Bolton Film Festival

This month’s blog post is written by Maire Tracey, Senior Lecturer in Media Practice and Programme Leader for MA Documentary Production and MA Wildlife Documentary Production at the University of Salford. Maire co-directed the South African Modernism project film, All That Is Buried, with Simon Stanton-Sharma.

This week the South African Modernism team attended the Bolton International Film Festival. It was a huge honour to have our film, All That Is Buried, selected for competition by the festival organisers. We attended both screenings on Wednesday 4th and Saturday 7th October, and Simon and I took part in the Q&As afterwards.

Bolton International Film Festival screens over 300 short films over a 5-day period at the Light Cinema in Bolton, and is both a BAFTA- and BIFA-qualifying Event. As well as seeing our film on the big screens, I also attended some fascinating masterclasses and thoroughly enjoyed the VR films, which were out of this world!

Images show Maire Tracey, Simon Stanton-Sharma, Liza Ryan-Carter and Jade Munslow Ong

With free tea, coffee and gingernut biscuits in the Kudos Gallery, the festival has a welcoming and inclusive atmosphere, where you get to chat to film makers, festival-goers, industry professionals and students from the North West and beyond.

Some of our MA students from the University of Salford also attended, experiencing the great pleasure of spending all day in a dark cinema enjoying drama, documentaries, comedy and environmental films from all the corners of the world. Many of our students are international and the themes raised in our documentary really resonated with them.

With two screenings on Wednesday and Saturday as part of the Doc 60-2 group, All That Is Buried, was shown alongside four other really beautiful films: The Men and the Chairs Right Under My Window, Grace, Within the Water, and Filho. All five complimented each other so well, so huge thanks to festival organisers for not only selecting the film but also for screening it together with other great documentaries. You can read more about the films here.

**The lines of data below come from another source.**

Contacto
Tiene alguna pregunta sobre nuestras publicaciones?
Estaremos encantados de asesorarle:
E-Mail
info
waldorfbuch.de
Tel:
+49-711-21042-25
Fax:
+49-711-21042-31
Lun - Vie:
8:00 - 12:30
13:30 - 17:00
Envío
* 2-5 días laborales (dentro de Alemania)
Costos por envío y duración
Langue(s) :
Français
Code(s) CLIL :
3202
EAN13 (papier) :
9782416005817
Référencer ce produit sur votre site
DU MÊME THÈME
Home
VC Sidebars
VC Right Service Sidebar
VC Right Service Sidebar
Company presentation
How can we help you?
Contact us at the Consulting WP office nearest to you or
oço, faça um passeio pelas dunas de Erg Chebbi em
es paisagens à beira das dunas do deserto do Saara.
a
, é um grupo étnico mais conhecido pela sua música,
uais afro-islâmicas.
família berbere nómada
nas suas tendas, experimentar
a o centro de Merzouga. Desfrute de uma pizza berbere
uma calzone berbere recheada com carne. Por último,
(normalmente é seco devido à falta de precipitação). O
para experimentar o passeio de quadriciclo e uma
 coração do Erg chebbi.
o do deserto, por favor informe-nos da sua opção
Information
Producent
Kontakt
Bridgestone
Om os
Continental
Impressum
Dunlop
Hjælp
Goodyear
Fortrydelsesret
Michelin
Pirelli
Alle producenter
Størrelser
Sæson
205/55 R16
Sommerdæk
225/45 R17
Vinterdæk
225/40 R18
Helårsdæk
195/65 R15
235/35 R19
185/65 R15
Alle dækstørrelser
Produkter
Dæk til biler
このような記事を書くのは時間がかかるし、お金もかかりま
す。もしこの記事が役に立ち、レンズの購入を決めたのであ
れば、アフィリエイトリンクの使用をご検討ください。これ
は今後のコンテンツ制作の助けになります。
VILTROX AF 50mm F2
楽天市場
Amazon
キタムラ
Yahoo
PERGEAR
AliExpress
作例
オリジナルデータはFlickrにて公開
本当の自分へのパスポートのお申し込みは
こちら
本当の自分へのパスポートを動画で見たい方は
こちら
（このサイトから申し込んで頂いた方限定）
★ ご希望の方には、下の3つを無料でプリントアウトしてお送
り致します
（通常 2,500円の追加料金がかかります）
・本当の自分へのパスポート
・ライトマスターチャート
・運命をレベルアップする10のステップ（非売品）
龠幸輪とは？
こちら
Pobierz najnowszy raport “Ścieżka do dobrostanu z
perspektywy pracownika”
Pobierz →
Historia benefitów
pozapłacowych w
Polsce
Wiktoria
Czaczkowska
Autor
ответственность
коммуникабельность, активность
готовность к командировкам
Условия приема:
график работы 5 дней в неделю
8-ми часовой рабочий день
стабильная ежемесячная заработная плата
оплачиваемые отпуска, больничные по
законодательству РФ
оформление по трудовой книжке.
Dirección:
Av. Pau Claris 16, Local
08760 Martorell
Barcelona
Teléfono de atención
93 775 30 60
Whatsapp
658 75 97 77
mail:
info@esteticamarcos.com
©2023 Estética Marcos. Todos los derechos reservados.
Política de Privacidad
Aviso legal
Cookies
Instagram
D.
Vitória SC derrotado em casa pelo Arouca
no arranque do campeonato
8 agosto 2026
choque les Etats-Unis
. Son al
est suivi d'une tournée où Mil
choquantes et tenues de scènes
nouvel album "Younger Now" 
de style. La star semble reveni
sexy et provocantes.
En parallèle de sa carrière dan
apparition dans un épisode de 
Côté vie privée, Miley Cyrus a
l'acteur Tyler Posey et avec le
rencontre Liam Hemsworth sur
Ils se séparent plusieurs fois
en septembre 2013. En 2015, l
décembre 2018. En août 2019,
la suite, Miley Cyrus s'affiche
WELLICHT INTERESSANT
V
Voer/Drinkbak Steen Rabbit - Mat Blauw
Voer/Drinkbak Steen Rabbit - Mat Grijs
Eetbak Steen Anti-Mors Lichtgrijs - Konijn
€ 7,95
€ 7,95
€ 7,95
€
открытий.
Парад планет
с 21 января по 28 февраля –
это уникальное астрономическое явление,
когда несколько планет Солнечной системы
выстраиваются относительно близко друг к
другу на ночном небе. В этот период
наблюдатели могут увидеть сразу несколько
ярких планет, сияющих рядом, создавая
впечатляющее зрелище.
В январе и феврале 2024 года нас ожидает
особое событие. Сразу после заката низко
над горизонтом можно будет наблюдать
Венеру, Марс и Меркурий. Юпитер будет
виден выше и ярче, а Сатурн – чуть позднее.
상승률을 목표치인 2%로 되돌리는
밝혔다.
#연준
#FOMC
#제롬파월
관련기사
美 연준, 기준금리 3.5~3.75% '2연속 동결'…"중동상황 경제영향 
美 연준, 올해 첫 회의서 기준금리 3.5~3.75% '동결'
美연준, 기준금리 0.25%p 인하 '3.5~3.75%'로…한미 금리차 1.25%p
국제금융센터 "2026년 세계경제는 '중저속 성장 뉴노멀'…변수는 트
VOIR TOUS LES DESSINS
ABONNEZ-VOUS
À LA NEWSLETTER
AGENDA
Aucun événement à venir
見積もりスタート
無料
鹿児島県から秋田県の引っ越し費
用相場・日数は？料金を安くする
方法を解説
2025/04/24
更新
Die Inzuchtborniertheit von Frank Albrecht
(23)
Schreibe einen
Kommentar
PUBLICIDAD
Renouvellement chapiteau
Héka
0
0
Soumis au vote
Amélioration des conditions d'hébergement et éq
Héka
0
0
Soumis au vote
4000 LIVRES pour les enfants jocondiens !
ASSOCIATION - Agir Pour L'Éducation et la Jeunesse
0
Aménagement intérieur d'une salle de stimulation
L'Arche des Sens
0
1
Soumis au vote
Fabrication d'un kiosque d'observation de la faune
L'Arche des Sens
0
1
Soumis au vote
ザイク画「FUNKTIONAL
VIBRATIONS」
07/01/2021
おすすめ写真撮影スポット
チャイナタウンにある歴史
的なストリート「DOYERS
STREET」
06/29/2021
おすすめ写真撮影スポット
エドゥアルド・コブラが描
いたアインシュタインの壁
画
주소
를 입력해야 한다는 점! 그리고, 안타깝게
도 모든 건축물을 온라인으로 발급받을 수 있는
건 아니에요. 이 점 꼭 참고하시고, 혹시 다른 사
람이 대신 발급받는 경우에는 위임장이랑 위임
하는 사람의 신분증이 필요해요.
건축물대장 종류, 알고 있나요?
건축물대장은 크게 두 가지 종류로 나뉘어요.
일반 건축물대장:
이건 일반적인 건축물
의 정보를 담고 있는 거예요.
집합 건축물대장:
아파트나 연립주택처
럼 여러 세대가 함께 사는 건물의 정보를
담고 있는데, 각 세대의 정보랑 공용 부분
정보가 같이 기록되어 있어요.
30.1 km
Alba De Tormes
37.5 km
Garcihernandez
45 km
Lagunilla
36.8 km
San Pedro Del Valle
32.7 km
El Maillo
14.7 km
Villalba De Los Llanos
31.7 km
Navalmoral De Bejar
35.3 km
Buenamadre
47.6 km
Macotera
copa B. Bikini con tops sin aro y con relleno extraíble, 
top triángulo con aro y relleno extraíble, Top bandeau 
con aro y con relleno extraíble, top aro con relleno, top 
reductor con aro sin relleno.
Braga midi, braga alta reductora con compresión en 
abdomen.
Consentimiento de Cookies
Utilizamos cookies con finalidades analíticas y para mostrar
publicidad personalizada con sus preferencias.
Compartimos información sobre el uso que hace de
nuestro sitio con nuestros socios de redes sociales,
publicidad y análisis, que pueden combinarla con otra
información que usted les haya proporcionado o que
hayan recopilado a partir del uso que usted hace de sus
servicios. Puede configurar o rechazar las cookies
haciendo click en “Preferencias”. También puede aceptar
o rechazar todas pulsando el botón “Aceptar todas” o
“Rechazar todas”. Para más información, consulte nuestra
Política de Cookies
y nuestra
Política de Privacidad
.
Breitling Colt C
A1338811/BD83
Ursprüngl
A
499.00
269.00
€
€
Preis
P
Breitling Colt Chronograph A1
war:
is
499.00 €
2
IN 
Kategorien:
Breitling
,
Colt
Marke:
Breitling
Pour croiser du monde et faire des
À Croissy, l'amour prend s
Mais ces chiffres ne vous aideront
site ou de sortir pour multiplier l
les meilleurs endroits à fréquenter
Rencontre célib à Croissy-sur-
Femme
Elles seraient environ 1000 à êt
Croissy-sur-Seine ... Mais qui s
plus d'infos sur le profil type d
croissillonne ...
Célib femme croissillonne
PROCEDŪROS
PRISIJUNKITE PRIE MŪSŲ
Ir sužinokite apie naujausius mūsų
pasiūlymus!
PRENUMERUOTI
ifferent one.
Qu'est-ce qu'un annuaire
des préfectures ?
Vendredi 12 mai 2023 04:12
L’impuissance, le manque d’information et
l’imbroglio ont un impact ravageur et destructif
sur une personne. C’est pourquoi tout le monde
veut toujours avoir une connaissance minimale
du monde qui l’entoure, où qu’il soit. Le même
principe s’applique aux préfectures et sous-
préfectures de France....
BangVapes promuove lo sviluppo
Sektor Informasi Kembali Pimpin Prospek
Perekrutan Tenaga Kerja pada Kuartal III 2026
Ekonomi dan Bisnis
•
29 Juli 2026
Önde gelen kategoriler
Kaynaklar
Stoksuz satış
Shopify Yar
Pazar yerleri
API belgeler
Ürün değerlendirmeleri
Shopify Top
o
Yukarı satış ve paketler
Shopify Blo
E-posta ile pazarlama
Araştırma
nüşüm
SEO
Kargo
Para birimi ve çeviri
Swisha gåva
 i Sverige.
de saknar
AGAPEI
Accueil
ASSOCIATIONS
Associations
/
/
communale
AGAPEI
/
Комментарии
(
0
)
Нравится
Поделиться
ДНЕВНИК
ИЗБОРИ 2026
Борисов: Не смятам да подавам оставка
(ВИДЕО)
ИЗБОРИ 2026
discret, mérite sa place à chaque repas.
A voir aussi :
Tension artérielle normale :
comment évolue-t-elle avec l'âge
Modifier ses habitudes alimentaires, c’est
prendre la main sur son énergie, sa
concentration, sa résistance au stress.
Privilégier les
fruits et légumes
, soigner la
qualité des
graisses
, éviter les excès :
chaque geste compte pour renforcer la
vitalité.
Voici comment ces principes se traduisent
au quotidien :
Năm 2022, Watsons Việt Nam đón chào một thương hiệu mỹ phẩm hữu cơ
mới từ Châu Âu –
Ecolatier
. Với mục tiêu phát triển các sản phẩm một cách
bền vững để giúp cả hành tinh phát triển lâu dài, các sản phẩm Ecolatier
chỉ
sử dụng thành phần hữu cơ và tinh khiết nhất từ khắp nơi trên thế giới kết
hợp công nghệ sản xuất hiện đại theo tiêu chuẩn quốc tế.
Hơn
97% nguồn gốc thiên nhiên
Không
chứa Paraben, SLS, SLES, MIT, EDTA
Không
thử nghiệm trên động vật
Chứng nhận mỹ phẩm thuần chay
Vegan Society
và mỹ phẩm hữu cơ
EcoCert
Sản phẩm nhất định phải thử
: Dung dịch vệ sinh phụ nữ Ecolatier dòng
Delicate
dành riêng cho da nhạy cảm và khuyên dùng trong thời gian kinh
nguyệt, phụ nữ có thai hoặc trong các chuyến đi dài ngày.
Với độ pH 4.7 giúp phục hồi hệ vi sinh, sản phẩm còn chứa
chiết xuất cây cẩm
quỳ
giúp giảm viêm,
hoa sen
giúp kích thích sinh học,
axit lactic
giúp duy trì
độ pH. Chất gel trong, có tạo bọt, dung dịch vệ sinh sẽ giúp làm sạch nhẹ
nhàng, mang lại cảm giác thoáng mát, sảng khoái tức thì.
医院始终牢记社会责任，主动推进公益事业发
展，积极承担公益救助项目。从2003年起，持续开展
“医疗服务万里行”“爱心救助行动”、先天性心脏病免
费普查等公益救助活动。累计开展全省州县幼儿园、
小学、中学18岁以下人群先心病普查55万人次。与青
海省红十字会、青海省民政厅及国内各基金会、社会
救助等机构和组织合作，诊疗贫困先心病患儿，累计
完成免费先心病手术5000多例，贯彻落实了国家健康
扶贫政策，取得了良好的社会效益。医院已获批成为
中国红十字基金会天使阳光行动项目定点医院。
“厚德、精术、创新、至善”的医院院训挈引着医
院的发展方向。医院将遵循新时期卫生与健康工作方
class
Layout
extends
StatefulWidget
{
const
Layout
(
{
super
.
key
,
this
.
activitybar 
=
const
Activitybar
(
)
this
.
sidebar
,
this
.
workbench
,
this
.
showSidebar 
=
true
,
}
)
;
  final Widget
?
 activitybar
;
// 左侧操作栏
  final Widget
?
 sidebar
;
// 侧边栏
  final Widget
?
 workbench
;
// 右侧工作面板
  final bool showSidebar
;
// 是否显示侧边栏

The Q&A and questionnaires that we handed out to audience members helped us to collect useful responses to the film. The main feedback from the audience was about how incredible our contributors are. Obviously we knew this already(!) but it was a lovely moment to recount the experiences of first meeting, and then filming in Cape Town with, musician Dizu Plaatjies, poet Zizipho Bam, artist Haroon Gunn-Salie and writer Sindiswa Busuku. You can read about the making of the film on our blogpost here.

Audience questions included: How did we connect with these amazing and diverse artists? How and why did they agree to be in this documentary?

We explained that we were really lucky to spend lots of time getting to know them in pre-production so that All That Is Buried could be co-created with the guidance and creative inputs of Dizu, Zizipho, Haroon and Sindiswa. Watching the film again on the big screen left us with gratitude that these four talented and creative artists not only invited us into their world, but also explained with clarity and searing honesty about how they use their art to respond to the world around them. And try to change it.

The audience was also interested in how we worked as a team with each other within the South African Modernism 1880-2020 group and with the contributors. Our aim to share creative vision and ownership of the film generated some lively debate and hopefully sparked thinking about different, more egalitarian ways to make interesting documentaries.

Audience feedback included comments such as:

  • ‘The thing I found most interesting was the perspective on not finishing the historic fight for rights’

  • All That Is Buried changed my perspective hearing about experience[s] of women particularly’

  • ‘I thought the writing and music was very moving’

  • ‘I particularly enjoyed the insight into District Six, it’s something I would look into’

  • ‘I really enjoyed the film & hearing from the directors’

  • ‘It made me want to look up the artists involved’

We are so grateful to Bolton Film Festival for showing All That Is Buried, and now look forward to the film’s next outing at the Tangier Film Festival in Morocco next month!